C’est vrai, par rapport à l’année passée où l’équipe avait gagné le bronze à l’Euro danois, l’ambiance est d’autant plus calme. Pas de folle sarabande ni de danse de joie. Dans leur hôtel, les filles se sentent surtout vidées et un peu sous le coup de l’émotion. Leïla Lejeune ne se remet pas de son penalty : « On est des folles, on est des folles. » Patricia Saurina, la chef de délégation, se couche de tout son long par terre, dans le couloir. « Elles m’ont tué. » En bas, au tour du bar, Olivier Krumbholz fait et refait inlassablement le match. Dans la salle de restaurant, les autres délégations sont de belle lurette et attendent les dernières, les Françaises. Elles arriveront avec le trophée dans les bras de Myriam Said-Mohamed et beaucoup de retard, privilège de championnes du monde. A l’une des tables voisines, dire que les Hongroises ont l’air « défaites » est un doux euphémisme. Un membre de la délégation trouve pourtant le courage de venir féliciter Mélinda Jacques-Szabo.

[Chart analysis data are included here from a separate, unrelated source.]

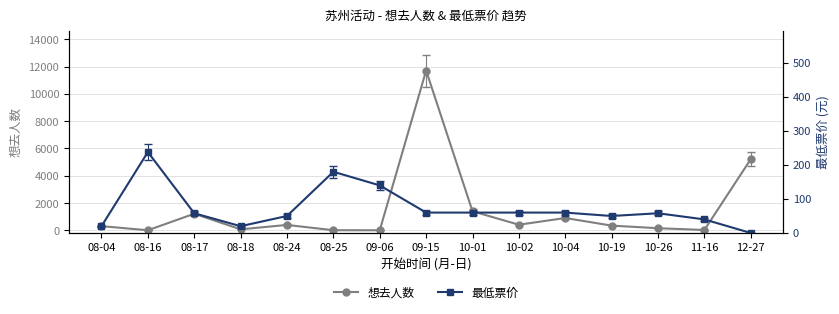

Is it true that 最低票价 equals 73 at 08-24?

False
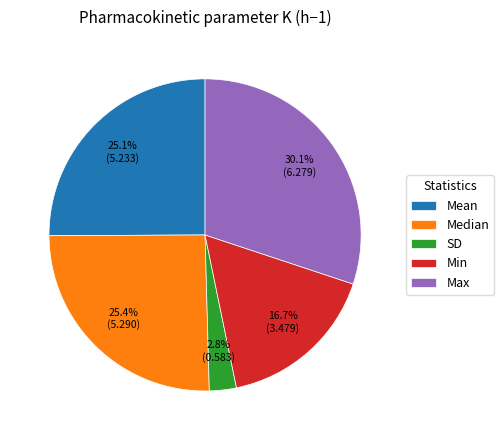

The Min slice represents 17% of the pie. True or false?

True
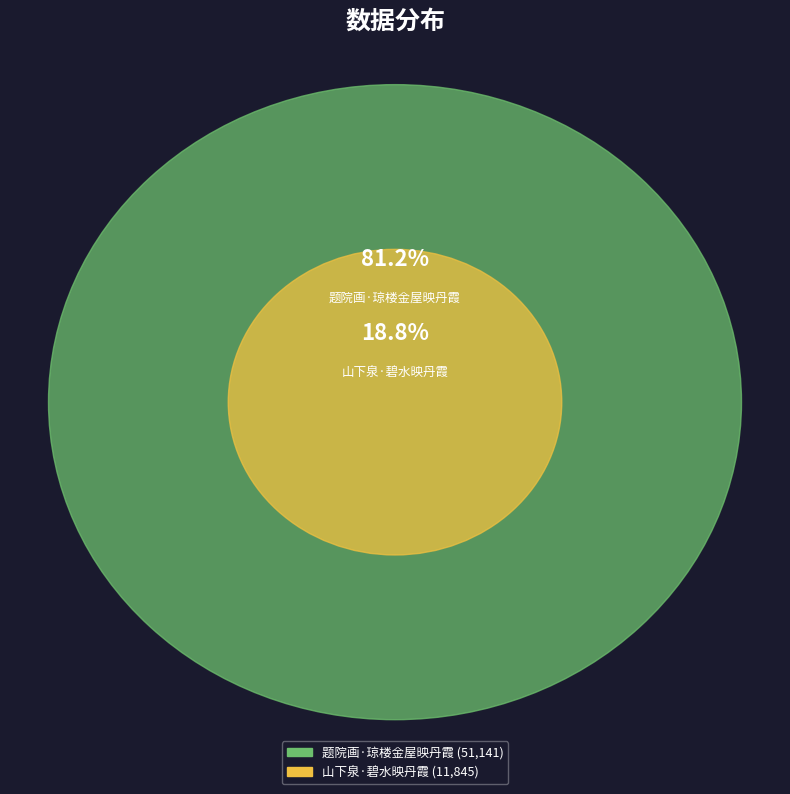

What is the change in value from 题院画·琼楼金屋映丹霞 to 山下泉·碧水映丹霞?

-39296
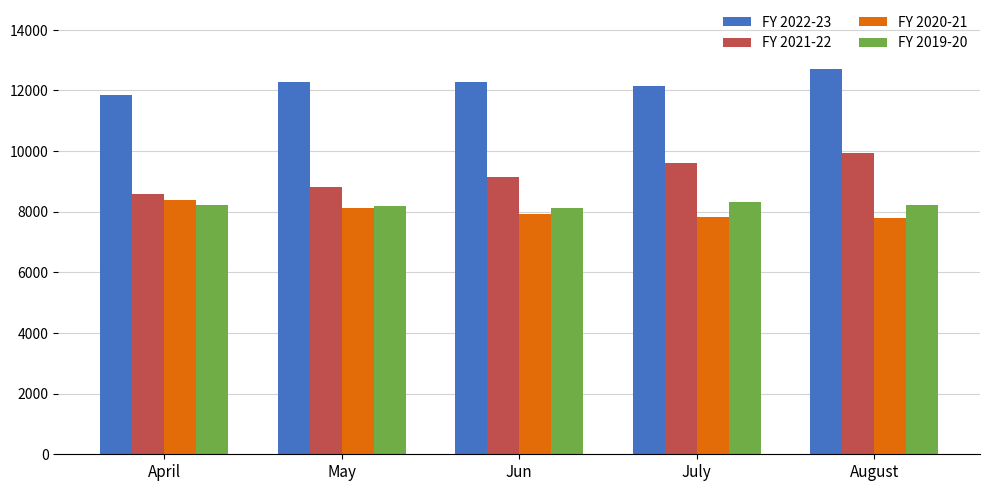

How many groups of bars are there?

5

Après un repas vite expédié, les filles veulent se retrouver, entre elles, pour fêter, pour la première fois, un titre. Klaudjia Bubalo, ancienne joueuse, ancienne joueuse croate de Metz, tient un bar dans les faubourgs de Zagreb. C’est le point de chute idéal. La soirée commence avec Frédéric Brindelle, obligé d’honorer un pari. Disons qu’il a gardé sa dignité même s’il n’a pas pu conserver tous ses vêtements. La soirée finira bien tard. Ou bien tôt, cela dépend comment on le prend. En fait, la plupart des joueuses passent une nuit blanche. De toute façon, elles ne pourraient sans doute pas dormir. À 06h30, rendez-vous dans le hall de l’hôtel pour rallier l’aéroport où les attend le vol Croatia Airlines de 09h15 pour Paris. À Roissy, grosse surprise. Si les supporters ne sont pas nombreux, la presse a fait le déplacement en masse. Tous les médias sont présents et braquent micros, caméras et stylos sur des sportives pas vraiment habituées à une telle débauche médiatique. Les portables de Nadège Coulet et de Philippe Bana sont au bord de la fusion. Toutes les émissions, radios et télés, les éclament. Le lendemain, c’est Jean-François Lamour et Jean-Pierre Raffarin qui les attendent. Jacques Chirac, lui, c’est pour plus tard. Pas de répit pour les braves. Et il y aura le retour en club, et d’autres interviews, et d’autres invitations. C’est vrai, mais ce tourbillon a un nom : la rançon de la gloire.